Problem description:
Note each line in the data below that holds "wrist", and copy it.

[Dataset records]
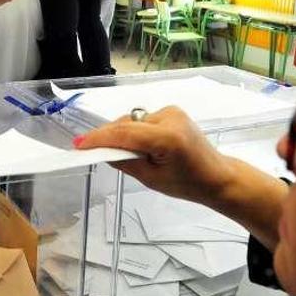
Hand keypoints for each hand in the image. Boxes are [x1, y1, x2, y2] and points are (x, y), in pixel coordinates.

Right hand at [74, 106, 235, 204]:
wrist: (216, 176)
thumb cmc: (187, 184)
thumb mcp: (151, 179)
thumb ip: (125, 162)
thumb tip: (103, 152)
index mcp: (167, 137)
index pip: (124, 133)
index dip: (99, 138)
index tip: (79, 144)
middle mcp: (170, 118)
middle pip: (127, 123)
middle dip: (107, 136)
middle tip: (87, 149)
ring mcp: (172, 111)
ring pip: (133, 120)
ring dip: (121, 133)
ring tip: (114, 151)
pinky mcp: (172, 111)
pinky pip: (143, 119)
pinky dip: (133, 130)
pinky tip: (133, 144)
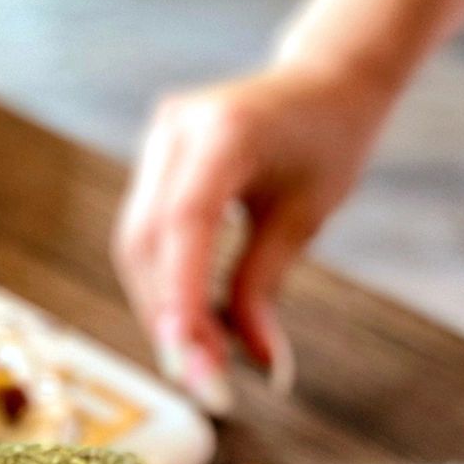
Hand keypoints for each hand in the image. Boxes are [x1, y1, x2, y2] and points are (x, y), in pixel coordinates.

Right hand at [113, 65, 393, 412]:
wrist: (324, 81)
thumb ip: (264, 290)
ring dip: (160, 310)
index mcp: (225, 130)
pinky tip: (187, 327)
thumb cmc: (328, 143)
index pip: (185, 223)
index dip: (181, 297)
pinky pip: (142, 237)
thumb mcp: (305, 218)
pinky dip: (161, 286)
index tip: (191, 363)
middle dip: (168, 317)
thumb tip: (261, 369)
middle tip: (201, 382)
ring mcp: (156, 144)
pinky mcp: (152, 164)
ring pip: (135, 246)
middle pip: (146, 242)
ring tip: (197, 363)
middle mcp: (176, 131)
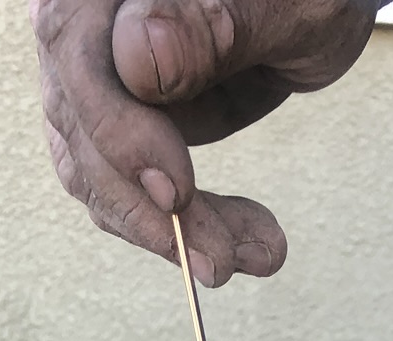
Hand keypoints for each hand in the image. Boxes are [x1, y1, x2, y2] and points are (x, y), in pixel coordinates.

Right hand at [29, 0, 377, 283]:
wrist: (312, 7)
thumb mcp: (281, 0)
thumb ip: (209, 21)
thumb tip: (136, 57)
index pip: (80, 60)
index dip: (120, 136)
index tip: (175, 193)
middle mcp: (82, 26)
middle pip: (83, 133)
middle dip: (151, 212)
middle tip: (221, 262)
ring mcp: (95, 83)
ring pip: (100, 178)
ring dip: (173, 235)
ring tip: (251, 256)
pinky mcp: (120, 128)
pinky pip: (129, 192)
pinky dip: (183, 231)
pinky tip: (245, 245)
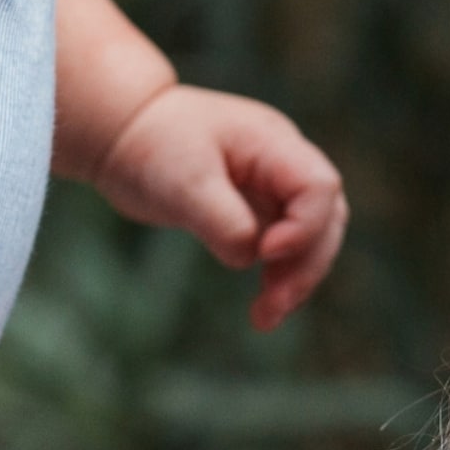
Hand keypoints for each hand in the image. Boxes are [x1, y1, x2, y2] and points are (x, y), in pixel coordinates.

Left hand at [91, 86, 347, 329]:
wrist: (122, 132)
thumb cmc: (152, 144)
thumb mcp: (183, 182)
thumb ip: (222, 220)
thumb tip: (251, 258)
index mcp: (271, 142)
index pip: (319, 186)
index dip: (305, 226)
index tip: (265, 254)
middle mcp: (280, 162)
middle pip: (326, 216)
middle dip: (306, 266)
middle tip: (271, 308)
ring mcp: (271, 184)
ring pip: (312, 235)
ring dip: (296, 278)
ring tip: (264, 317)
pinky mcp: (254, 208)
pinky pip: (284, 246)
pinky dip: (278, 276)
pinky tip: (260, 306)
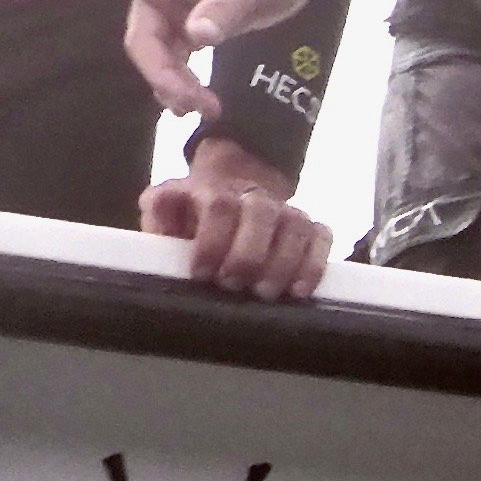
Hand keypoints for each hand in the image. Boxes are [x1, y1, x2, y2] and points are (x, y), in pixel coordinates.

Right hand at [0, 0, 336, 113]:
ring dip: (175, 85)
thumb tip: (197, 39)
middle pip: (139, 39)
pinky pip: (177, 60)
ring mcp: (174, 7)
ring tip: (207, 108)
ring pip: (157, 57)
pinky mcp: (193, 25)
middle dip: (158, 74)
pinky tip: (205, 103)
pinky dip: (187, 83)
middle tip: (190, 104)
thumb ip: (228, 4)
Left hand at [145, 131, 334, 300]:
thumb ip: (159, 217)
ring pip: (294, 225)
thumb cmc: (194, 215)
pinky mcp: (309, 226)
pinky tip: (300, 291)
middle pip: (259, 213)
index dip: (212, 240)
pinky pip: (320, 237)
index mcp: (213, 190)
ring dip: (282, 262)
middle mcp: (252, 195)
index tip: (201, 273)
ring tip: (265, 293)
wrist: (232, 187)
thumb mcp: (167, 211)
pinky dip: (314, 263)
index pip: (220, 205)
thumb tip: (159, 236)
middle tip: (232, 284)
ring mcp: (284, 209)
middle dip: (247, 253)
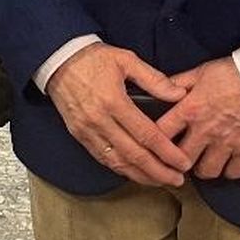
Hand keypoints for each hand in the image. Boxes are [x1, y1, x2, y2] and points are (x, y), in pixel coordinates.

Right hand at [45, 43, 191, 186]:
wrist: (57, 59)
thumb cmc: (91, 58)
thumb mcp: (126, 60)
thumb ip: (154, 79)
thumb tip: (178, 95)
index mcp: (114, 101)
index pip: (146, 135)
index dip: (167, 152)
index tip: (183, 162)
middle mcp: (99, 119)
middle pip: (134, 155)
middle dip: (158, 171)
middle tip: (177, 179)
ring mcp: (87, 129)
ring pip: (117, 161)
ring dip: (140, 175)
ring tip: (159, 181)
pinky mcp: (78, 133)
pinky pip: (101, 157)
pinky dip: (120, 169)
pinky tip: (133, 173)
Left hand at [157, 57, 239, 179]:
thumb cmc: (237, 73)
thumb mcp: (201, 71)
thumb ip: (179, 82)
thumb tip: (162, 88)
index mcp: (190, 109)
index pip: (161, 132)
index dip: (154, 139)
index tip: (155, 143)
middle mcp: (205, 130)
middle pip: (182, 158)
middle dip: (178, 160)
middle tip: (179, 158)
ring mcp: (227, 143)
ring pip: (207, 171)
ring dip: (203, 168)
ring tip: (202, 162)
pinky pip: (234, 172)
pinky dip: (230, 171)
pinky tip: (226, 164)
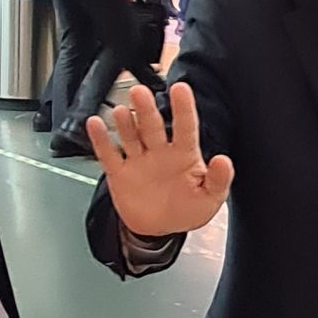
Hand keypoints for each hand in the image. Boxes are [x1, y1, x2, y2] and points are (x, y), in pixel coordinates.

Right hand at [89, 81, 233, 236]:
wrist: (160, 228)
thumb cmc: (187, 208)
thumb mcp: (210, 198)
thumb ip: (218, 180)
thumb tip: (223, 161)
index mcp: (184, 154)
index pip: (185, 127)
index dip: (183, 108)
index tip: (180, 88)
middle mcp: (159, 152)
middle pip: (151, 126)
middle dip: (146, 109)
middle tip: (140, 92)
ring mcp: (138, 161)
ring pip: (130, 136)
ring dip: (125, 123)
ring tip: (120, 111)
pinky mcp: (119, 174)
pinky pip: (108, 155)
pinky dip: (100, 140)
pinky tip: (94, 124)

Task solution:
wrist: (216, 176)
wrist: (324, 81)
wrist: (312, 7)
wrist: (122, 132)
wrist: (232, 187)
wrist: (57, 59)
wrist: (160, 228)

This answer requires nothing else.